§ **Goal of the exercise**:
Give again the entries below exactly, beginning at the first line and ending at the line with "cells of adenocarcinoma".

[Source data]
== Segment start ==

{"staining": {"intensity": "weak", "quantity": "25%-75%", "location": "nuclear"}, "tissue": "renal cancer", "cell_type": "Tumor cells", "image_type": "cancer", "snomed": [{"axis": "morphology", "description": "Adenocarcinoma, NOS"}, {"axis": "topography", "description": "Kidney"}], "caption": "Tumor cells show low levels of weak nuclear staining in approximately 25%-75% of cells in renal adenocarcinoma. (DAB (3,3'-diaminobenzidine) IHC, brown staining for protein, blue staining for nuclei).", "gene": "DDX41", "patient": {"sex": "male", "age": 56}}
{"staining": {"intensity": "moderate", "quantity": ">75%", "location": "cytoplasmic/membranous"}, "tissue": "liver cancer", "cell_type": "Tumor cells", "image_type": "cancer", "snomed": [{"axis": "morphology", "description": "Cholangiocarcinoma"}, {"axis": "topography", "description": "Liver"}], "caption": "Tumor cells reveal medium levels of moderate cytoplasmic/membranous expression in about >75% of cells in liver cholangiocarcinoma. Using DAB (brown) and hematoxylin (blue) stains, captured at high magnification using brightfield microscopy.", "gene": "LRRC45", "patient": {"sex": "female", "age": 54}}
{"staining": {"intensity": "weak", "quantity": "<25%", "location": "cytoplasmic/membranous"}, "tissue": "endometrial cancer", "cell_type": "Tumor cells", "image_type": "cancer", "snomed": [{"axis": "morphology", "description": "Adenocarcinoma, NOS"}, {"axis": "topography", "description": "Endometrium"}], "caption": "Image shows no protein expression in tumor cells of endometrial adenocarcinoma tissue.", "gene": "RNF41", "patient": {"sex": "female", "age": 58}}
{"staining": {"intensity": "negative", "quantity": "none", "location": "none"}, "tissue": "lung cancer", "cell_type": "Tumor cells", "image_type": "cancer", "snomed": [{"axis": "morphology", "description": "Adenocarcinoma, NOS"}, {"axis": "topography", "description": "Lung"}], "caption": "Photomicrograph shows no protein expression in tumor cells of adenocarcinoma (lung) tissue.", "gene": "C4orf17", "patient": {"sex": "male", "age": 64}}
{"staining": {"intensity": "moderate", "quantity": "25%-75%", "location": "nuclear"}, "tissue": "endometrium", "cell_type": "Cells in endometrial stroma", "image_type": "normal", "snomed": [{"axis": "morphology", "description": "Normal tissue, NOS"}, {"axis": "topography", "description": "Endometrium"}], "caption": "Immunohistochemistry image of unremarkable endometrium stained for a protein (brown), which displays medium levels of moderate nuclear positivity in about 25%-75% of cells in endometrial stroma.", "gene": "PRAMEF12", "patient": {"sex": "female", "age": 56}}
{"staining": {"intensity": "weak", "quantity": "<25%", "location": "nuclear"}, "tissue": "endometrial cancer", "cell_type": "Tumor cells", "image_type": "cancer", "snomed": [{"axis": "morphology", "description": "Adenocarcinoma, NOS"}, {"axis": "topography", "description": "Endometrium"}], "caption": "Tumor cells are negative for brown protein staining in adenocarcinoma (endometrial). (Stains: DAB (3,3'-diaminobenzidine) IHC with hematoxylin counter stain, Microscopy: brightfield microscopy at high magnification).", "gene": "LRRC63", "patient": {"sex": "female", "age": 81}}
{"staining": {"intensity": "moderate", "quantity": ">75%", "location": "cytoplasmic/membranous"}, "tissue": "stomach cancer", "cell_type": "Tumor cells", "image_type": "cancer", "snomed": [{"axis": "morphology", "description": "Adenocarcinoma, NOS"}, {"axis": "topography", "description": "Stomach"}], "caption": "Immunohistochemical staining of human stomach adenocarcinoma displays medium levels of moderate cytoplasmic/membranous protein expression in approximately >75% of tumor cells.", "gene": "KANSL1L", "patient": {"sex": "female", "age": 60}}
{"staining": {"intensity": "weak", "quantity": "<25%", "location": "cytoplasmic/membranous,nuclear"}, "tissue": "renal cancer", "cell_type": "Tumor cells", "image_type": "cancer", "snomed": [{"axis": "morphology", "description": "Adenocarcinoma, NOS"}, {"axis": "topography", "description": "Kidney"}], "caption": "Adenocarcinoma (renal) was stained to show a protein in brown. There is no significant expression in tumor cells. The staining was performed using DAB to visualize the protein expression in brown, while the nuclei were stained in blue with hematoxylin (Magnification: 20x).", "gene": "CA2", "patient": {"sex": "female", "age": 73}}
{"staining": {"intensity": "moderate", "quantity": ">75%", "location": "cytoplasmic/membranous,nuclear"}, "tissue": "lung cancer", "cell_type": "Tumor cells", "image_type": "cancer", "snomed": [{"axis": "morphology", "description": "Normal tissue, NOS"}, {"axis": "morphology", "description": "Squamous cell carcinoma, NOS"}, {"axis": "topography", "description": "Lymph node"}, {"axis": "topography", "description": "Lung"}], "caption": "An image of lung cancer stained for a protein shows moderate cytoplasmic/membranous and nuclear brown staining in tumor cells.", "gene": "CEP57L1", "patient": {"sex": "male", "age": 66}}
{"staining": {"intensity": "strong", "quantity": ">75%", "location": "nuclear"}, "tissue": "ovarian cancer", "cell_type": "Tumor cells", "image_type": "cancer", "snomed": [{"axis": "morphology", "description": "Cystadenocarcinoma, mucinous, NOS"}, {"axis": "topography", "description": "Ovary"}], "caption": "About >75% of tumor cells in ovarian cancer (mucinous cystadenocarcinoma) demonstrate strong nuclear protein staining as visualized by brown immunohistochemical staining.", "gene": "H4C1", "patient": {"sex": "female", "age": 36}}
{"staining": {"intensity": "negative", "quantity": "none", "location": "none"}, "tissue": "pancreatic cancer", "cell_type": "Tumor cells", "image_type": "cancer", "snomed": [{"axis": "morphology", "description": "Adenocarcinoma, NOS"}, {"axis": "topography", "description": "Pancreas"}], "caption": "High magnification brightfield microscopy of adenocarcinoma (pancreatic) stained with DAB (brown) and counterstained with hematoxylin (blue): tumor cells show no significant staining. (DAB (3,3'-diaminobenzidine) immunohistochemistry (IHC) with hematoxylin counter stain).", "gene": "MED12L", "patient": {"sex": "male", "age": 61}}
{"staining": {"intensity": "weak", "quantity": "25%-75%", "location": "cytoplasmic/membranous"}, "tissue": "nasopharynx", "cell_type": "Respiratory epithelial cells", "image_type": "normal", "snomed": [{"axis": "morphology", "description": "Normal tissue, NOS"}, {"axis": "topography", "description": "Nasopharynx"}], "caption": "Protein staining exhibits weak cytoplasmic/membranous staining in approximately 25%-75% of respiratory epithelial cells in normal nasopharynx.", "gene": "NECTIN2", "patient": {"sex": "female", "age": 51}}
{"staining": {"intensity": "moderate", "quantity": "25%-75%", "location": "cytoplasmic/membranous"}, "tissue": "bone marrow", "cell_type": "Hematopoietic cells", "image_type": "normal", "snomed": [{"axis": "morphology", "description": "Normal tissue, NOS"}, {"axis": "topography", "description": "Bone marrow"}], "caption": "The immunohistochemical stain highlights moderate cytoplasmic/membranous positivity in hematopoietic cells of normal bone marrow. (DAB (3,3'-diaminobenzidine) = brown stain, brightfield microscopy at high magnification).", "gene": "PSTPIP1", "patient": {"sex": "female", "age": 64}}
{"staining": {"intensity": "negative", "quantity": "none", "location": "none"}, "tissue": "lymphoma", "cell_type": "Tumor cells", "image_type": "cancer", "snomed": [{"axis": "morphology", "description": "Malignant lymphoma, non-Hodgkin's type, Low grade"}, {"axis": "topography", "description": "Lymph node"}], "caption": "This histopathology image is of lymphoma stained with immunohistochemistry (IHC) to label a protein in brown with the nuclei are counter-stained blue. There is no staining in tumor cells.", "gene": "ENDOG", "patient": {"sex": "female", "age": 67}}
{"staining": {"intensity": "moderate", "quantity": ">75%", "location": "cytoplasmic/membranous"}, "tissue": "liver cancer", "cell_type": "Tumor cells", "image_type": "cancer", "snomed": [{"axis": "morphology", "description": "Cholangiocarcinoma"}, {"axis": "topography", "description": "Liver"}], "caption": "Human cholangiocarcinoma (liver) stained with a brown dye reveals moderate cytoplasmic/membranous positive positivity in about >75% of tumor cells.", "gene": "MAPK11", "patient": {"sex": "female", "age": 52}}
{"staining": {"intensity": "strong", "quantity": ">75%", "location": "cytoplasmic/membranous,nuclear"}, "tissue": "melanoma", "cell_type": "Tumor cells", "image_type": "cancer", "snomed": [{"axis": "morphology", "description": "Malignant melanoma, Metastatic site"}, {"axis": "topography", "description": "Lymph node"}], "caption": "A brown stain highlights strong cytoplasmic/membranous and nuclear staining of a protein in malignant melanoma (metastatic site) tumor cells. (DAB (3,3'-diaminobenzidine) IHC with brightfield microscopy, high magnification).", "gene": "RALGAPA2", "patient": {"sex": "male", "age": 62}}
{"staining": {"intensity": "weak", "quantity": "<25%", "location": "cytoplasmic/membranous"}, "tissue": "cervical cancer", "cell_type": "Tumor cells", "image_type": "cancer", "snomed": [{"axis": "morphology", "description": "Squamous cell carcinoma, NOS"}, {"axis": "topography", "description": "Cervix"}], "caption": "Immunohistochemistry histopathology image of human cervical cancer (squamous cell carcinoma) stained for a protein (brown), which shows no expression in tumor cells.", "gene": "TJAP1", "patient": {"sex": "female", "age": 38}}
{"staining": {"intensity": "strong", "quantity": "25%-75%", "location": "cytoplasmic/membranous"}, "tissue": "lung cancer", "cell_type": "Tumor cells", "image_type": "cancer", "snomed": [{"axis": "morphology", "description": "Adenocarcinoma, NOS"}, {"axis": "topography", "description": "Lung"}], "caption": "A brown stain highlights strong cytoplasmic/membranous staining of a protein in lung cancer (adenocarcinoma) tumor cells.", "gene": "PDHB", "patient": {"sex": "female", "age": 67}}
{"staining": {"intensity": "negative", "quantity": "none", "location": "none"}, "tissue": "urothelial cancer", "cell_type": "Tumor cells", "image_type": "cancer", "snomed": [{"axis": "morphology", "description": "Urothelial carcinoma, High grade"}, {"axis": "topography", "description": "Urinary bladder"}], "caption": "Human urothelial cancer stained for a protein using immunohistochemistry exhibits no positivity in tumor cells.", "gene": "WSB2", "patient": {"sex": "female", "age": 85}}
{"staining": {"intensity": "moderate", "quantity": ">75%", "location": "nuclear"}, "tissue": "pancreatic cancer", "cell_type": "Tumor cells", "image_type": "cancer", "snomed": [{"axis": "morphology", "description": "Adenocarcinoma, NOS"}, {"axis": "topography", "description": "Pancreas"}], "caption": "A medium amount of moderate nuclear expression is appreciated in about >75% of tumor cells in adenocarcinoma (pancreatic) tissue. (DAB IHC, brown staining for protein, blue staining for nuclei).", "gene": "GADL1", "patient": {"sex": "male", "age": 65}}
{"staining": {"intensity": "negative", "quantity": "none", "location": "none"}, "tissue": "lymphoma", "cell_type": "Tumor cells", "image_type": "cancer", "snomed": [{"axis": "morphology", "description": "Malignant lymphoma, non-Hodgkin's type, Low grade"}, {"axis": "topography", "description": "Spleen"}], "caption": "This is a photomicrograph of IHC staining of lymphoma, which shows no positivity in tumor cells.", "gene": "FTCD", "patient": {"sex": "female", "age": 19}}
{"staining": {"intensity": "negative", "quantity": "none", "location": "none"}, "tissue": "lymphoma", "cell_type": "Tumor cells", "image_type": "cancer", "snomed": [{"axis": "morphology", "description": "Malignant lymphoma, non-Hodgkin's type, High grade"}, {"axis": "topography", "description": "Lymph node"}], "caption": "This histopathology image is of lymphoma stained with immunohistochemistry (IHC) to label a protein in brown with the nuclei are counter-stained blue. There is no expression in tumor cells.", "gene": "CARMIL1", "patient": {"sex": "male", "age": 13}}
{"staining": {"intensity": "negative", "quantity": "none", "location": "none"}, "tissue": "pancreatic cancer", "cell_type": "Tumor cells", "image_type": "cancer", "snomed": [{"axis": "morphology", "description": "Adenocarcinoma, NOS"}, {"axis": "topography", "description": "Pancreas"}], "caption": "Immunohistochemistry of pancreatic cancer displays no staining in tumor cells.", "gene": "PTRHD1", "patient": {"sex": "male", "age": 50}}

== Segment end ==

§ **Expected answer**:
{"staining": {"intensity": "weak", "quantity": "25%-75%", "location": "nuclear"}, "tissue": "renal cancer", "cell_type": "Tumor cells", "image_type": "cancer", "snomed": [{"axis": "morphology", "description": "Adenocarcinoma, NOS"}, {"axis": "topography", "description": "Kidney"}], "caption": "Tumor cells show low levels of weak nuclear staining in approximately 25%-75% of cells in renal adenocarcinoma. (DAB (3,3'-diaminobenzidine) IHC, brown staining for protein, blue staining for nuclei).", "gene": "DDX41", "patient": {"sex": "male", "age": 56}}
{"staining": {"intensity": "moderate", "quantity": ">75%", "location": "cytoplasmic/membranous"}, "tissue": "liver cancer", "cell_type": "Tumor cells", "image_type": "cancer", "snomed": [{"axis": "morphology", "description": "Cholangiocarcinoma"}, {"axis": "topography", "description": "Liver"}], "caption": "Tumor cells reveal medium levels of moderate cytoplasmic/membranous expression in about >75% of cells in liver cholangiocarcinoma. Using DAB (brown) and hematoxylin (blue) stains, captured at high magnification using brightfield microscopy.", "gene": "LRRC45", "patient": {"sex": "female", "age": 54}}
{"staining": {"intensity": "weak", "quantity": "<25%", "location": "cytoplasmic/membranous"}, "tissue": "endometrial cancer", "cell_type": "Tumor cells", "image_type": "cancer", "snomed": [{"axis": "morphology", "description": "Adenocarcinoma, NOS"}, {"axis": "topography", "description": "Endometrium"}], "caption": "Image shows no protein expression in tumor cells of endometrial adenocarcinoma tissue.", "gene": "RNF41", "patient": {"sex": "female", "age": 58}}
{"staining": {"intensity": "negative", "quantity": "none", "location": "none"}, "tissue": "lung cancer", "cell_type": "Tumor cells", "image_type": "cancer", "snomed": [{"axis": "morphology", "description": "Adenocarcinoma, NOS"}, {"axis": "topography", "description": "Lung"}], "caption": "Photomicrograph shows no protein expression in tumor cells of adenocarcinoma (lung) tissue.", "gene": "C4orf17", "patient": {"sex": "male", "age": 64}}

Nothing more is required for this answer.